Como pudemos observar, sob o suporte teórico-metodológico e percurso analítico, no nosso primeiro recorte, embora o ME possua na sua essência o ativismo político, este não se apresenta restrito às questões educacionais, explicitamente presente no segundo recorte analisado, mesmo tendo seu caráter plural, produzindo uma plasticidade ao movimento, a partir de distintas condições históricas e as demandas políticas e sociais que o tempo presente coloca sobre o movimento. No segundo recorte, temos a ênfase em aspectos de atuação, mobilizações e articulações a nível nacional, já no primeiro caso, a possibilidade de ação dispersa e isolada. Apesar de controversas em pontos particulares, tratam-se de leituras possíveis em torno do movimento.
Perscrutar entre a estabilidade e a movência dos sentidos em torno do ME brasileiro, nos permitiu perceber os aspectos atrelados a constituição do movimento, a pauta de bem-estar social, e a heterogeneidade constitutiva do movimento, não podendo ser reduzido e/ou generalizado, antes, plural, diverso, contraditória, e politicamente situado diante das conjunturas políticas experienciadas.
Quando investigado, esses sentidos hoje, nos permitem apreender com estes movimentos tem se inscrito de distintos modos na história, e tem sido percebido e significado de modo contrastivo por distintos sujeitos/plataformas, conjunturas, e agentes na compreensão e leitura da luta e da mobilização em torno do ME na história.
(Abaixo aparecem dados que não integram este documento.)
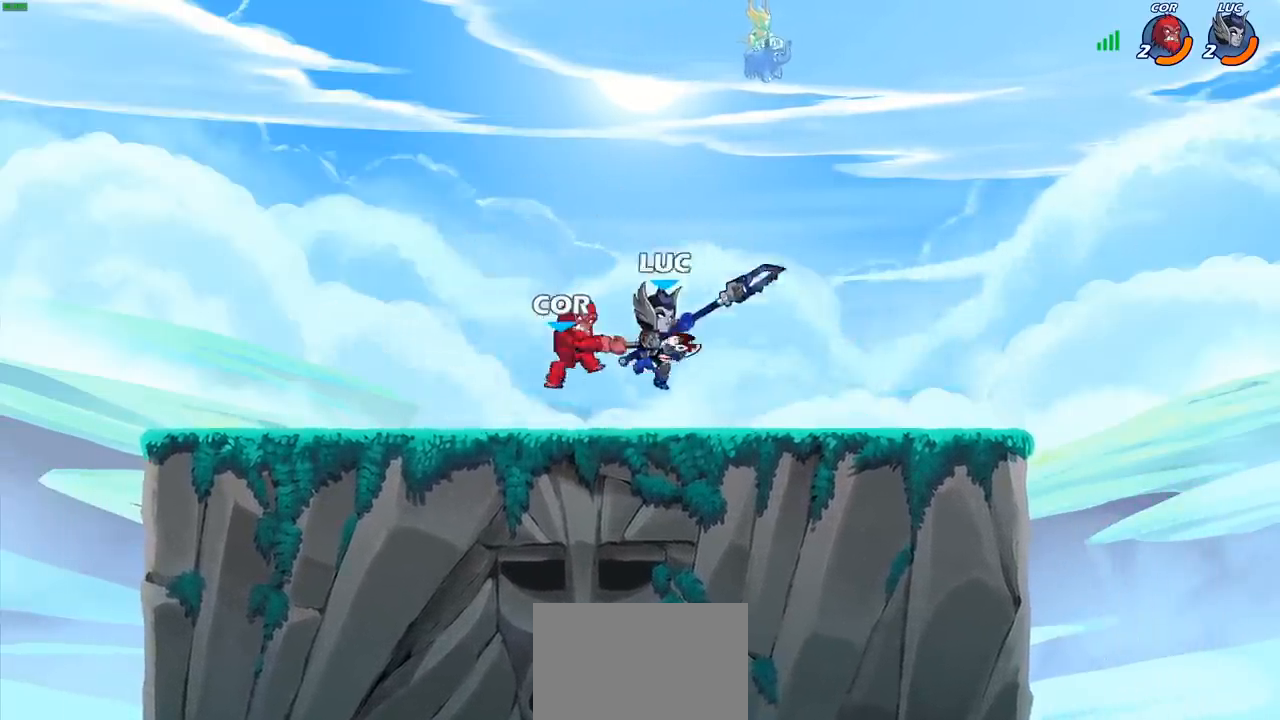
{"buttons": [], "left_stick": "left", "events": [[17, "left_stick", "center"], [367, "left_stick", "left"]]}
Antes de esgotar os sentidos e as possibilidades de incursões analíticas, buscamos desnudar um movimento que nos permitiu observar distintos modos de perceber e designar o Movimento Estudantil na história, seja pela sua articulação política e social inerente ao movimento, ou a tentativa de designá-lo de forma apartidária e apolítica, desvelando um terreno que ainda se apresenta de modo contraditório, entre a estabilidade (aspectos constitutivos na definição do ME) e a movência (a especificidade que este se apresenta, e se distancia em termos históricos, espaciais, políticos, etc., do movimento social estudantil maior), nesse constante deslize que se inscreve na história e nas suas relações com a atuação/mobilização e a memória social do movimento.